- Cruise line will send its 704-passenger MV Adonia to Cuba on May 1
- Will be three approved stops: Havana, Cienfuegos and Santiago de Cuba
- Carnival CEO says there is pent-up demand among Americans for trip
Carnival will make the first cruise from the US to Cuba in more than 50 years after it agreed a deal with the Cuban government.
The cruise line will send its 704-passenger MV Adonia to Cuba through its new brand Fathom starting on May 1.
Carnival, in hailing its ‘historic inaugural sailing’, said it will be the first cruise line to sail that itinerary.

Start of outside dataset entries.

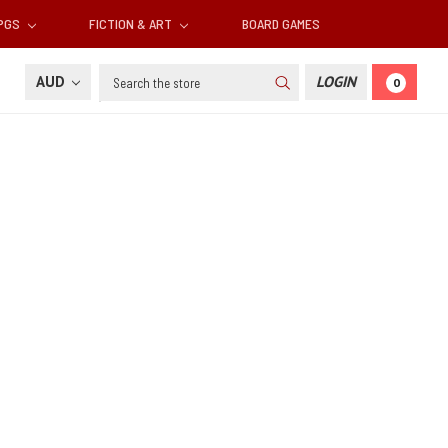
RPGS
FICTION & ART
BOARD GAMES
Search
AUD
LOGIN
0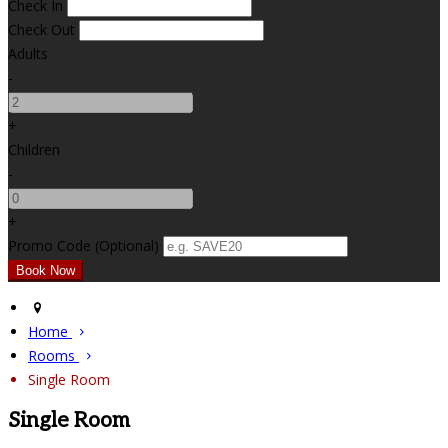
Check In
Check Out
Adults
-
+
Children
-
+
Promo Code (Optional)
Home
Rooms
Single Room
Single Room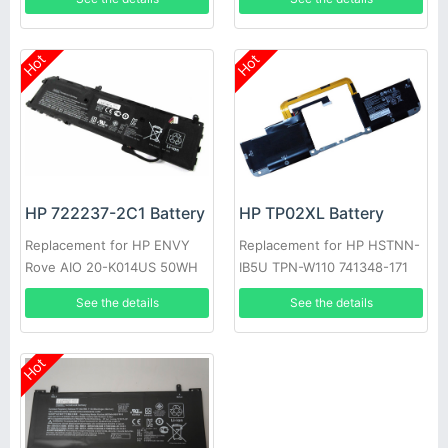
Hot
Hot
HP 722237-2C1 Battery
HP TP02XL Battery
Replacement for HP ENVY
Replacement for HP HSTNN-
Rove AIO 20-K014US 50WH
IB5U TPN-W110 741348-171
See the details
See the details
Hot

Carnival got official approval to send its first cruise ship to Cuba from the United States in half a century
US President Barack Obama is visiting Cuba and President Raul Castro as diplomatic relations between the two countries have improved
Cuban authorities have now followed Washington in giving the green light to run the service, sailing from Miami to Cuba, where it will have three approved stops: Havana, Cienfuegos and Santiago de Cuba.

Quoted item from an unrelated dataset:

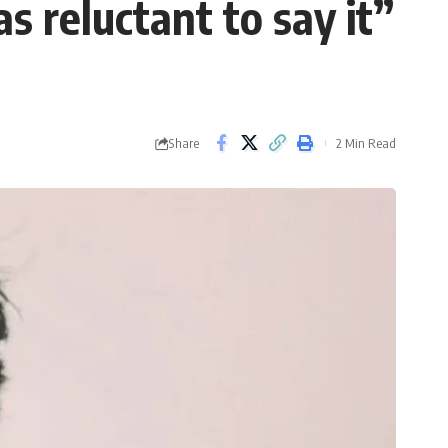
s reluctant to say it”
Share
2 Min Read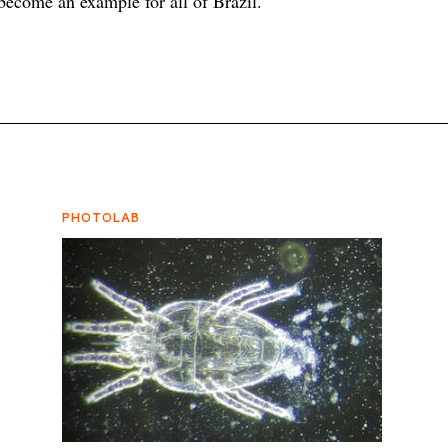
become an example for all of Brazil.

‘We are excited about Cuban approval and are ready to take travelers there through an extraordinary guest experience on the beautiful MV Adonia,’ said Carnival CEO Arnold Donald.
‘This is a historic opportunity, and we know there is pent-up demand among Americans who want to experience Cuba.’

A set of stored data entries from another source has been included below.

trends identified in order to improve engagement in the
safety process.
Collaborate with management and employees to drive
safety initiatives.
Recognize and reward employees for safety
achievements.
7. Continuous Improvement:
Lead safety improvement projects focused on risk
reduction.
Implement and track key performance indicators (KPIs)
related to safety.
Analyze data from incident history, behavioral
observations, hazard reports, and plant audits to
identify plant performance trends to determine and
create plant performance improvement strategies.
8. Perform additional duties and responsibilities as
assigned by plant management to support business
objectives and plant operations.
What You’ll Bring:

Obama takes a tour of Havana as he becomes the first President to set foot in Cuba for nine decades
Since US sanctions regulations currently only allow Americans to visit Cuba on educational or social outreach grounds, not as normal tourists, the vessel offers Cuban-themed enrichment programming.
Seven-day itineraries, available at fathom.org, cost at least $1,800 (£1,260).
A majority of Americans back restoring diplomatic ties with communist-run Cuba, a poll found, just as Barack Obama met his counterpart Raul Castro in Havana.
Six in 10 Americans say restoring diplomacy with Cuba is mostly good for the US and 52 per cent approve of Obama’s handling of relations with the island, said a CBS News/New York Times poll.
However, there are more doubts over what impact it will have on Cuba politically, with half the respondents saying it will make no difference.